(SUPPLIED RECORDS Opens)

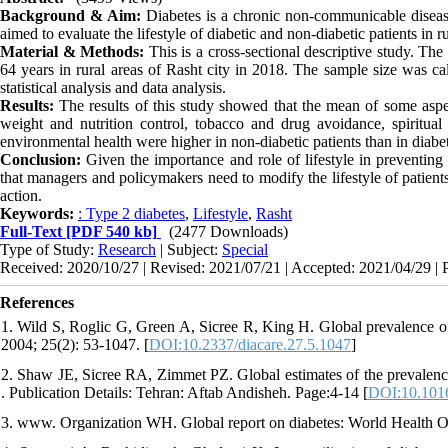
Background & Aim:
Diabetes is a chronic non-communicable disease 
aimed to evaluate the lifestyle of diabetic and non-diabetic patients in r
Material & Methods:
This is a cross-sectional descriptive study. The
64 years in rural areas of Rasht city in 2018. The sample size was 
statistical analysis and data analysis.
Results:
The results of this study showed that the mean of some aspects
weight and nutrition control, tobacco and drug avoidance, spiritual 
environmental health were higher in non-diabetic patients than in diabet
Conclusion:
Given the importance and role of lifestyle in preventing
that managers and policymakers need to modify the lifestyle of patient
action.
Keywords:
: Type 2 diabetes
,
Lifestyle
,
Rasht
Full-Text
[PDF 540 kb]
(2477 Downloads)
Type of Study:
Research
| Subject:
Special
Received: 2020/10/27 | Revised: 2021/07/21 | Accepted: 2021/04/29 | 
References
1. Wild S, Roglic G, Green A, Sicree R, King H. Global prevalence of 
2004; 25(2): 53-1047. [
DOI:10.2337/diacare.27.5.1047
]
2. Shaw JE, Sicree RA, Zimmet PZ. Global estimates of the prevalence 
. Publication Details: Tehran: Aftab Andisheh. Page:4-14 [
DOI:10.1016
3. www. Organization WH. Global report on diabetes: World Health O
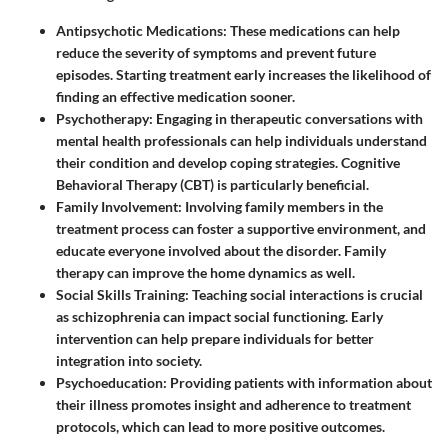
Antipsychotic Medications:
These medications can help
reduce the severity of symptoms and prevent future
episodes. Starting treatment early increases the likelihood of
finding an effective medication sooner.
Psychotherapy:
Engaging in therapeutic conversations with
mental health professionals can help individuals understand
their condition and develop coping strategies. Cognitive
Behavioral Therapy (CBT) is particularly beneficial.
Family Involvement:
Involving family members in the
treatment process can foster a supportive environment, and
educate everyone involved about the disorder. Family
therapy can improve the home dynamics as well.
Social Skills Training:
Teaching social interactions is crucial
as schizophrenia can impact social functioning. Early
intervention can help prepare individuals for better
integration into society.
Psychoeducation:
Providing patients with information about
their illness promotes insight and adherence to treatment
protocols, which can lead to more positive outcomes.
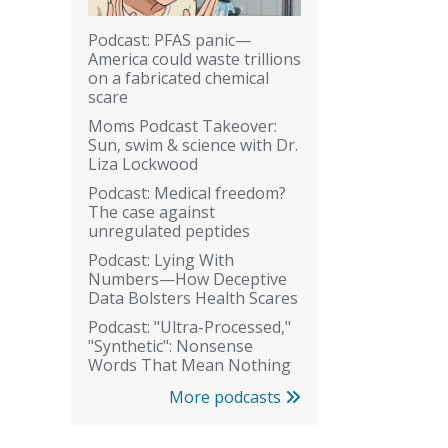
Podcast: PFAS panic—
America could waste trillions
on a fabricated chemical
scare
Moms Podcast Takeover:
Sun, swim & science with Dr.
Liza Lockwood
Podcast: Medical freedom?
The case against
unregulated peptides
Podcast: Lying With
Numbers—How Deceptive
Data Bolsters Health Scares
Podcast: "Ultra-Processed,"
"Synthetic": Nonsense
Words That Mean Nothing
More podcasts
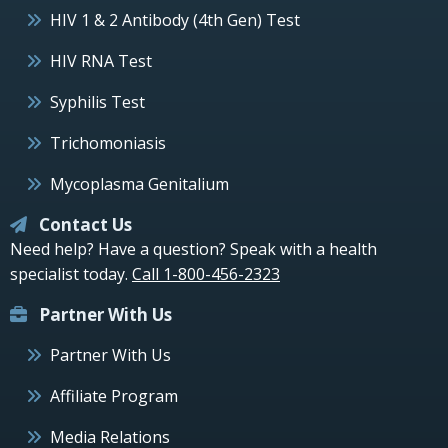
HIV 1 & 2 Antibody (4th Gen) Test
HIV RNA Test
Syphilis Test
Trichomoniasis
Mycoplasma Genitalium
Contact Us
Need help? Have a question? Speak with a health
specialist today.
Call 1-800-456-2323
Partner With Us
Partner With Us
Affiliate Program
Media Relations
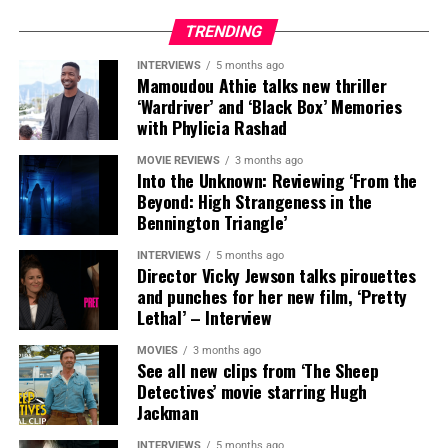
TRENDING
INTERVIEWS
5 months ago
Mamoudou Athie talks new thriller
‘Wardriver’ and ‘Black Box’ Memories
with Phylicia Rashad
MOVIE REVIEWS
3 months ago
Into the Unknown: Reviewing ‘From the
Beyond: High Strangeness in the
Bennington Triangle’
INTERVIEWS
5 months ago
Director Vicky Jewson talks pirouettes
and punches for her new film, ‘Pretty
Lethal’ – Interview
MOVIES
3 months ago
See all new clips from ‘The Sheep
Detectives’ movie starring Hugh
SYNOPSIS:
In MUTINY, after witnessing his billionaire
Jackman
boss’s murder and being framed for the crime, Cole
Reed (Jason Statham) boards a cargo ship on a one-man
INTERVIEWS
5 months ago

(SUPPLIED RECORDS Closes)
(SUPPLIED RECORDS Opens)

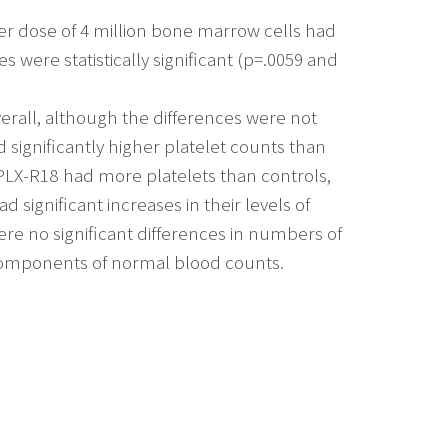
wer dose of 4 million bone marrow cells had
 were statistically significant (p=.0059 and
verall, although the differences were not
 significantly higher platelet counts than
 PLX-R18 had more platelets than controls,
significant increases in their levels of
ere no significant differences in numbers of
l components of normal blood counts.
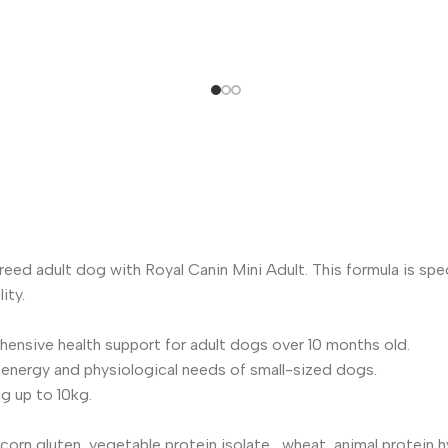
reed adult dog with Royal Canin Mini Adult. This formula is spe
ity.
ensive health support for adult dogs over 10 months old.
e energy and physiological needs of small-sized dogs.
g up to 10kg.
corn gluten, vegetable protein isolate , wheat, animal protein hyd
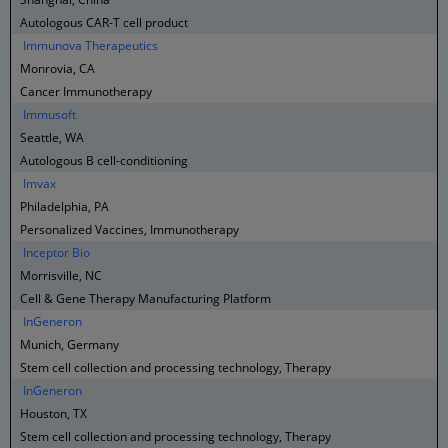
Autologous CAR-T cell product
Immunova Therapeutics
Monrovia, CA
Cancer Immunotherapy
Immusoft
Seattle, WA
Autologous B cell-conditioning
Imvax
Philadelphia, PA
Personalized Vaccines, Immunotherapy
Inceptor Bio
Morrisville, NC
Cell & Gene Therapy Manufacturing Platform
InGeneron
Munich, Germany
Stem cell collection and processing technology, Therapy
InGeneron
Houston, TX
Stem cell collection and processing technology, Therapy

(SUPPLIED RECORDS Closes)

**ASSIGNMENT:** In the entries above, find each line that has the word "Global". Copy it.

**ANSWER BOX:**
1. Wild S, Roglic G, Green A, Sicree R, King H. Global prevalence of 
2. Shaw JE, Sicree RA, Zimmet PZ. Global estimates of the prevalence 
3. www. Organization WH. Global report on diabetes: World Health O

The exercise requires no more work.